La festa di familiari ed amici ad Ancona
Già da alcuni giorni prima dell’appuntamento di fine maggio si vedevano intensificare i preparativi per la festa: pulizie accurate, spostamenti di mobili, allestimento dei piatti in cucina. Lo scopo era accogliere bene i nostri amici e i familiari dei nostri missionari.
E la domenica della Santa Trinità (26 maggio) si è presentata subito sotto i buoni auspici, con un sole che brillava in cielo e un buon tepore primaverile che invogliava ad uscire di casa per trovarsi con amici per celebrare insieme questa festa. È vero che c’era un certo venticello dispettoso, ma l’aria era festosa e i nostri invitati arrivavano alla spicciolata accolti dai Saveriani della comunità. Abbracci, saluti, scambi di amicizia, auguri per la salute ritrovata e la gioia di rivedersi ancora dopo un anno. Tanti volti amici e sorridenti, anche se qualche acciacco in più era visibile su qualche volto.

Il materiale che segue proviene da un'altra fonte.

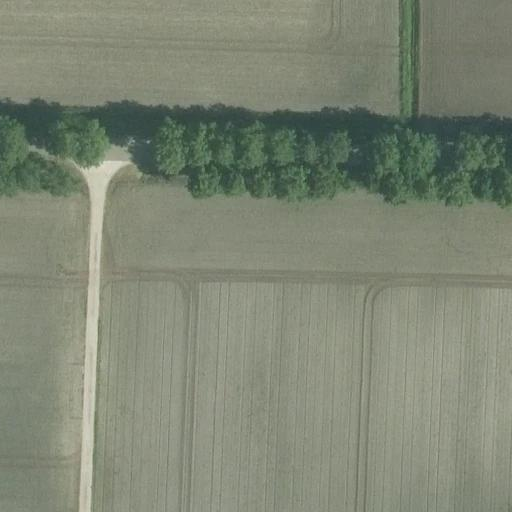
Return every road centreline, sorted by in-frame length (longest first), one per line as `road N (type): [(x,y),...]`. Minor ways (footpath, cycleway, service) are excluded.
road 1 (unclassified): [(511,155),(94,142)]
road 2 (unclassified): [(94,142),(81,511)]
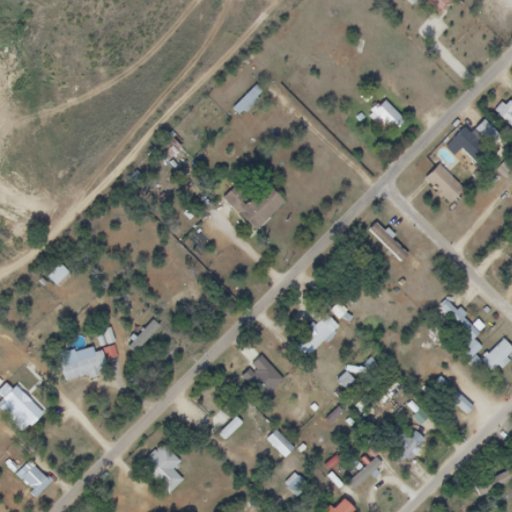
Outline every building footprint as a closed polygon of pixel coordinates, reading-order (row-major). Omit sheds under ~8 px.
[(435,0),(454,0),(457,2),(448,13),(434,2),(435,0)] [(241,118),(262,97),(254,89),(233,110),(241,118)] [(511,128),(511,102),(497,108),(506,131),(511,128)] [(392,105),(413,124),(402,136),(381,117),(392,105)] [(464,127),(451,140),(475,164),(488,151),(464,127)] [(181,149),(171,140),(156,155),(165,165),(181,149)] [(447,169),(434,184),(459,208),(473,193),(447,169)] [(246,189),(233,201),(264,234),(292,208),(280,195),(265,209),(246,189)] [(408,257),(375,224),(368,230),(401,263),(408,257)] [(177,293),(190,279),(167,256),(153,269),(177,293)] [(68,274),(60,266),(48,279),(56,286),(68,274)] [(479,335),(447,302),(438,312),(468,343),(458,352),(469,363),(483,350),(473,341),(479,335)] [(307,359),(338,328),(326,316),(295,347),(307,359)] [(482,361),(491,372),(511,353),(511,350),(504,342),(482,361)] [(511,346),(511,345),(487,366),(499,379),(511,366),(511,346)] [(101,353),(83,358),(81,354),(64,358),(71,388),(108,379),(101,353)] [(253,370),(246,375),(264,397),(283,382),(263,357),(251,367),(253,370)] [(350,393),(357,385),(345,375),(338,383),(350,393)] [(464,419),(473,410),(441,378),(432,387),(464,419)] [(23,391),(5,408),(12,416),(17,411),(36,431),(49,418),(23,391)] [(245,454),(257,443),(251,437),(265,423),(249,407),(216,439),(232,456),(240,448),(245,454)] [(436,415),(429,413),(427,421),(433,423),(436,415)] [(266,441),(284,459),(294,449),(276,431),(266,441)] [(413,434),(409,440),(395,431),(386,445),(411,462),(424,441),(413,434)] [(181,463),(163,446),(141,467),(169,495),(183,481),(173,471),(181,463)] [(361,488),(375,481),(357,447),(344,453),(361,488)] [(51,484),(30,463),(17,476),(38,497),(51,484)] [(308,488),(296,475),(285,485),(297,498),(308,488)] [(351,511),(341,502),(331,511),(351,511)]
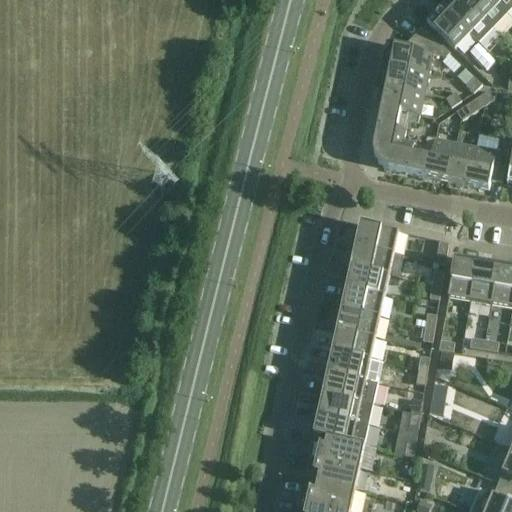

Quando la maggior parte degli invitati era arrivata, il nostro confratello p. Adriano Cunha Lima, del Brasile Sud, invitato d’onore da Roma dove si trova per studi di aggiornamento, ha presentato la sua esperienza missionaria in Ciad. Poi, è venuta l’ora della celebrazione della Messa, sempre presieduta da p. Adriano. Abbiamo ringraziato il Signore dell’accoglienza reciproca, del dono della fede e dello spirito missionario che tiene viva la missione della chiesa e della nostra famiglia saveriana.
Dopo questi momenti di preghiera con il Signore, siamo passati alla mensa del corpo e con grande gioia di tutti abbiamo gustato le cose buone che i nostri cuochi e cuoche avevano preparato. Sono stati citati i vari Saveriani delle Marche, viventi e defunti, ringraziando il Signore per la loro presenza. Ci siamo separati a malincuore, ma col desiderio di un arrivederci all’anno prossimo.